We propose the placement of the network selector hardware unit in the control plane of the router to improve the power efficiency of Multi-NoC instead of conventional network interface placement. Net-Demux architecture is modified according to the circuit where it is placed. In the control plane, wires’ bus-width and registers’ size are quite small as compared to the data plane. Net-Demux placement at switch allocator has the lowest hardware implementation overhead in Net-Demux architecture compared to the placement at routing unit and network interface. Placement on the control plane does not impact critical path delay as the router is a pipelined architecture. Contrary, Net-Demux placement at network interface increases critical path delay up to the critical path length. On comparing synthesis results, we observe that Net-Demux placement at switch allocator improves 20% area, 21% static power, 29% dynamic power, and 33% critical path delay of the circuit over conventional placement. With the PARSEC benchmark, the execution time with Net-Demux placement at switch allocator improves by 6% over single-NoC. Subsequently, the Net-Demux placement at routing unit and switch allocator improves execution time by 6% and 14%, respectively, over placement at network interface.

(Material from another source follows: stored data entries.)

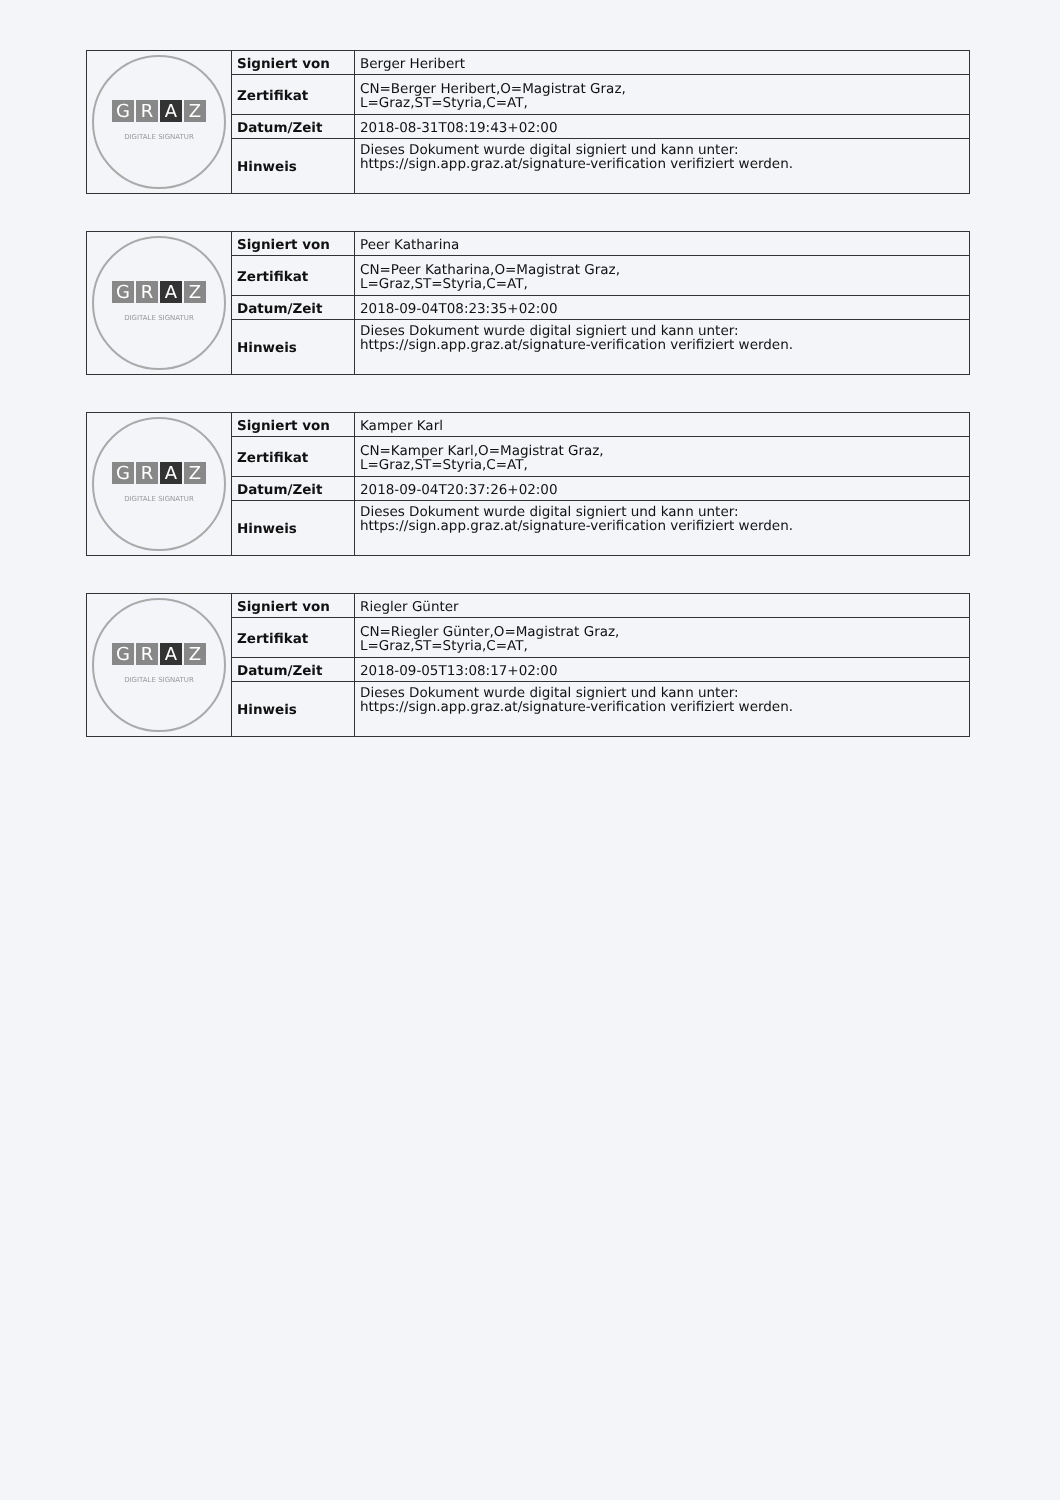| G R A Z DIGITALE SIGNATUR | Signiert von | Berger Heribert |
| | Zertifikat | CN=Berger Heribert,O=Magistrat Graz, L=Graz,ST=Styria,C=AT, |
| | Datum/Zeit | 2018-08-31T08:19:43+02:00 |
| | Hinweis | Dieses Dokument wurde digital signiert und kann unter: https://sign.app.graz.at/signature-verification verifiziert werden. |
| G R A Z DIGITALE SIGNATUR | Signiert von | Peer Katharina |
| | Zertifikat | CN=Peer Katharina,O=Magistrat Graz, L=Graz,ST=Styria,C=AT, |
| | Datum/Zeit | 2018-09-04T08:23:35+02:00 |
| | Hinweis | Dieses Dokument wurde digital signiert und kann unter: https://sign.app.graz.at/signature-verification verifiziert werden. |
| G R A Z DIGITALE SIGNATUR | Signiert von | Kamper Karl |
| | Zertifikat | CN=Kamper Karl,O=Magistrat Graz, L=Graz,ST=Styria,C=AT, |
| | Datum/Zeit | 2018-09-04T20:37:26+02:00 |
| | Hinweis | Dieses Dokument wurde digital signiert und kann unter: https://sign.app.graz.at/signature-verification verifiziert werden. |
| G R A Z DIGITALE SIGNATUR | Signiert von | Riegler Günter |
| | Zertifikat | CN=Riegler Günter,O=Magistrat Graz, L=Graz,ST=Styria,C=AT, |
| | Datum/Zeit | 2018-09-05T13:08:17+02:00 |
| | Hinweis | Dieses Dokument wurde digital signiert und kann unter: https://sign.app.graz.at/signature-verification verifiziert werden. |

Presently, our work is limited to two networks NoC. In future, we shall implement the proposed idea of placement at router for more than two NoC networks. The benefits could increase with increasing number of NoC networks, since the number of outputs for Net-Demux shall be in proportion to the number of NoC networks. Another limitation is that we have explored the proposed placement only for five-stage pipelined router architecture. This can be further explored for one-/two-/three-/four-stage pipelined architecture. It will also be interesting to explore the placement impact on critical path delay of different pipelined router architectures. However, on reducing router pipeline stages, the bypassing and speculation techniques are used to transfer the flit. These techniques are effective to improve network throughput in low network traffic. Since bypassing or speculation failure results in a longer critical path delay, the exploration of placement with reduced pipelined router architecture is suitable only for low traffic workloads. This approach can also be implemented for wireless Multi-NoC as our approach reduces power and it is a big concern in wireless NoC [58]. The multi-chip processor architectures also require traffic distribution unit between multiple chips. So our proposed idea of placement can be repurposed for multiple chips [59].